The advantage of this protocol is that many injections of FSH and ANT can be replaced by one shot of CFT and oral DSG co-treatment. According to previous literature, the reduction in number of injections and visits translates into less discomfort and mental and physical stress in our patients, keeping effectiveness and clinical outcomes of the treatment (Huang et al., 2018).

However, its medical and economic significance remains to be demonstrated (Barrenetxea et al., 2018; Cruz et al., 2017; Melo et al., 2010). More data is needed to conclude about the economic impact that this novel treatment could have in our daily practice.

Regarding safety, there is some concern about the risk of hyperstimulation ovarian syndrome (OHSS) with CFT. Previous studies have shown that OHSS rates are similar using CFT or recombinant FSH (Corifollitropin alfa Ensure Study Group, 2010; Ledger et al., 2011; Tarlatzis et al., 2012). In our study no cases of OHSS were registered, probably due to routine use of GnRH agonist trigger in our center in oocyte donors.
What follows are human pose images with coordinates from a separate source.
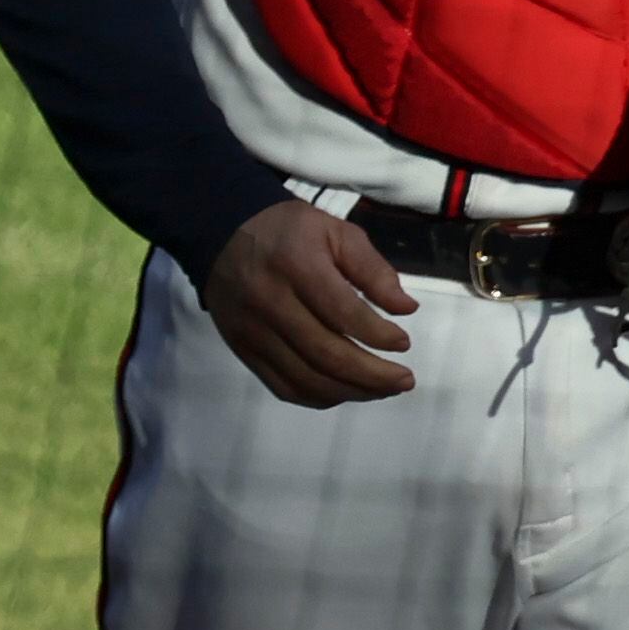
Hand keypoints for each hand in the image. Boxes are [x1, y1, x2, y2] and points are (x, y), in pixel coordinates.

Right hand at [202, 201, 416, 406]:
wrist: (222, 235)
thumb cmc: (290, 232)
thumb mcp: (336, 232)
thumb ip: (373, 269)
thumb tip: (406, 308)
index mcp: (297, 266)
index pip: (342, 313)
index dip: (378, 335)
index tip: (404, 344)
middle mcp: (271, 304)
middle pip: (326, 354)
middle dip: (373, 375)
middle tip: (404, 381)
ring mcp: (254, 333)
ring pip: (306, 379)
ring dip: (352, 391)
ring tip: (384, 390)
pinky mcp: (243, 351)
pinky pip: (283, 387)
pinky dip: (319, 397)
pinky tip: (347, 391)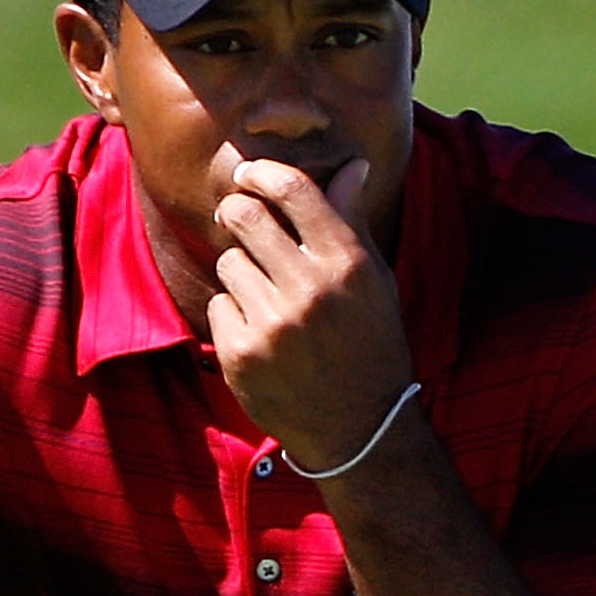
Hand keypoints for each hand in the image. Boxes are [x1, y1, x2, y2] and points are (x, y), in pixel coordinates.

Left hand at [207, 153, 420, 475]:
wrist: (362, 429)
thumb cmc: (372, 345)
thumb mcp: (376, 282)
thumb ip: (353, 221)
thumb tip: (351, 165)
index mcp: (349, 264)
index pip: (294, 190)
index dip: (262, 173)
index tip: (250, 174)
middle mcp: (311, 290)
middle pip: (245, 215)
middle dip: (237, 211)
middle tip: (240, 221)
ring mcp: (273, 324)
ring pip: (229, 261)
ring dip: (242, 272)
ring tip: (269, 300)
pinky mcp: (241, 354)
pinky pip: (219, 304)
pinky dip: (235, 315)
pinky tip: (264, 337)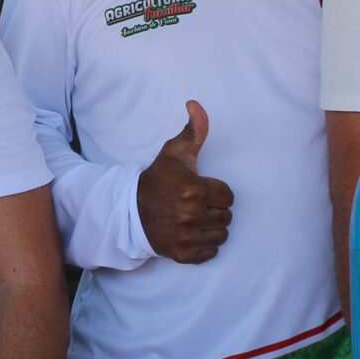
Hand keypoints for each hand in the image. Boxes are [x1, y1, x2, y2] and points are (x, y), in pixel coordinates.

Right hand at [136, 100, 232, 262]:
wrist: (131, 211)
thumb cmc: (157, 180)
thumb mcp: (174, 153)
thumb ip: (193, 131)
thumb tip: (195, 105)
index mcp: (194, 190)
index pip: (228, 196)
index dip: (216, 192)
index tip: (200, 190)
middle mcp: (191, 215)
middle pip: (226, 216)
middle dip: (214, 209)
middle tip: (195, 204)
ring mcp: (186, 237)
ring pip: (221, 235)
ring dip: (211, 227)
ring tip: (194, 218)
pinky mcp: (183, 254)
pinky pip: (210, 252)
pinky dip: (203, 245)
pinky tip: (190, 233)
With the combination of oral progesterone for controlling LH rise, and a single injection of CFT for OS, a novel treatment is presented, effective and extremely patient friendly, which manages to reduce the number of punctures that the patient must be administered, maintaining the same efficacy as conventional treatments. Ovarian donors treated with this novel regimen showed a high degree of acceptance, without apparent negative impact on the number of mature oocytes retrieved. Further well-designed clinical trials are mandatory prior to a shift in our current ART practice.

5Conflict of interests

The authors declare no conflict of interests.